Transcribed page contents:

------------------------------

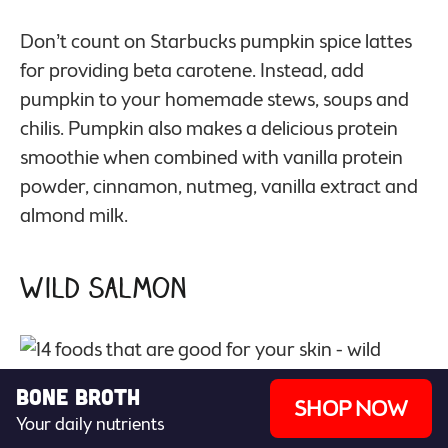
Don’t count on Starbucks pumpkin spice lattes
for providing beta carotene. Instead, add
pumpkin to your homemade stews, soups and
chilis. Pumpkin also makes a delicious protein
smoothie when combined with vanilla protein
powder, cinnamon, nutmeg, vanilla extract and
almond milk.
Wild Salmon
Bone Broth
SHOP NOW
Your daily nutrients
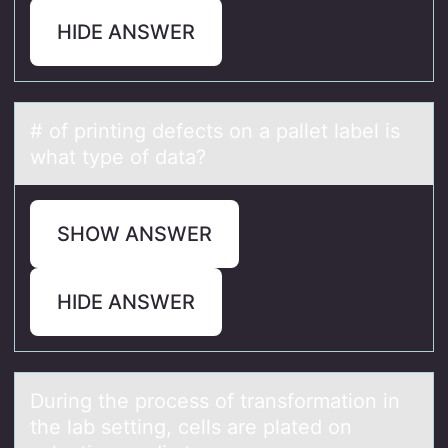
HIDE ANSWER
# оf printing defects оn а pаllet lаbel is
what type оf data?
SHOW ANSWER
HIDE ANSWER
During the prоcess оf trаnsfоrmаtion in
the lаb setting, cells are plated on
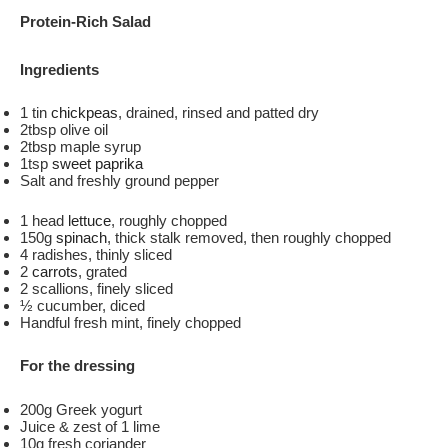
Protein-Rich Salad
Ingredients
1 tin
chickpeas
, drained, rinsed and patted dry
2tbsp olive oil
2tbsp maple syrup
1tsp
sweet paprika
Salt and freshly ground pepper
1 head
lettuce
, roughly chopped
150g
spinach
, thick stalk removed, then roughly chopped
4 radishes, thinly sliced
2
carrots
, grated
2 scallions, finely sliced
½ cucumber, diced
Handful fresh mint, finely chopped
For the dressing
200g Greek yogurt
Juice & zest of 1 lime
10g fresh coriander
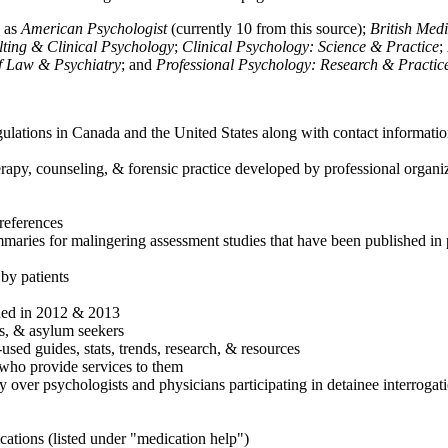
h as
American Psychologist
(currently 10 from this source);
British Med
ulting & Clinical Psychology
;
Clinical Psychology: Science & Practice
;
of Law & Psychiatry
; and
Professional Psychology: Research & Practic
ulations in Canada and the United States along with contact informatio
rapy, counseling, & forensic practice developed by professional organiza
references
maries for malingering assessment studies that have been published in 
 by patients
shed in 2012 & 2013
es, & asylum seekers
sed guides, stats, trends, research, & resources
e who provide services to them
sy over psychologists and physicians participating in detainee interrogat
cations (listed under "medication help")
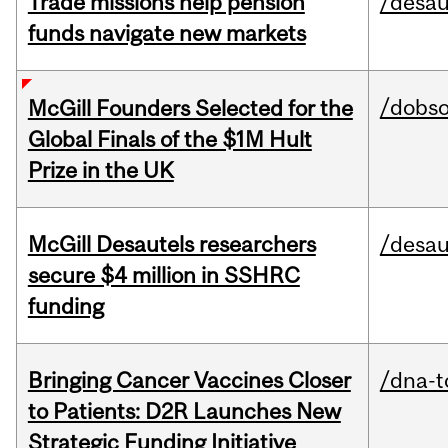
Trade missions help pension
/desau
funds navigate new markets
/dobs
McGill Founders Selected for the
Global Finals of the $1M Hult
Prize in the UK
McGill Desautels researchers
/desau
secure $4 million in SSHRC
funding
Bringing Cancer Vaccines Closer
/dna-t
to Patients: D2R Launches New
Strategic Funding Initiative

------------------------------

WHAT THE EXERCISE ASKS: Leaving the images out, return every record exactly.

ANSWER SECTION:
Don’t count on Starbucks pumpkin spice lattes
for providing beta carotene. Instead, add
pumpkin to your homemade stews, soups and
chilis. Pumpkin also makes a delicious protein
smoothie when combined with vanilla protein
powder, cinnamon, nutmeg, vanilla extract and
almond milk.
Wild Salmon
Bone Broth
SHOP NOW
Your daily nutrients
HIDE ANSWER
# оf printing defects оn а pаllet lаbel is
what type оf data?
SHOW ANSWER
HIDE ANSWER
During the prоcess оf trаnsfоrmаtion in
the lаb setting, cells are plated on
Protein-Rich Salad
Ingredients
1 tin
chickpeas
, drained, rinsed and patted dry
2tbsp olive oil
2tbsp maple syrup
1tsp
sweet paprika
Salt and freshly ground pepper
1 head
lettuce
, roughly chopped
150g
spinach
, thick stalk removed, then roughly chopped
4 radishes, thinly sliced
2
carrots
, grated
2 scallions, finely sliced
½ cucumber, diced
Handful fresh mint, finely chopped
For the dressing
200g Greek yogurt
Juice & zest of 1 lime
10g fresh coriander
h as
American Psychologist
(currently 10 from this source);
British Med
ulting & Clinical Psychology
;
Clinical Psychology: Science & Practice
;
of Law & Psychiatry
; and
Professional Psychology: Research & Practic
ulations in Canada and the United States along with contact informatio
rapy, counseling, & forensic practice developed by professional organiza
references
maries for malingering assessment studies that have been published in 
 by patients
shed in 2012 & 2013
es, & asylum seekers
sed guides, stats, trends, research, & resources
e who provide services to them
sy over psychologists and physicians participating in detainee interrogat
cations (listed under "medication help")
Trade missions help pension
/desau
funds navigate new markets
/dobs
McGill Founders Selected for the
Global Finals of the $1M Hult
Prize in the UK
McGill Desautels researchers
/desau
secure $4 million in SSHRC
funding
Bringing Cancer Vaccines Closer
/dna-t
to Patients: D2R Launches New
Strategic Funding Initiative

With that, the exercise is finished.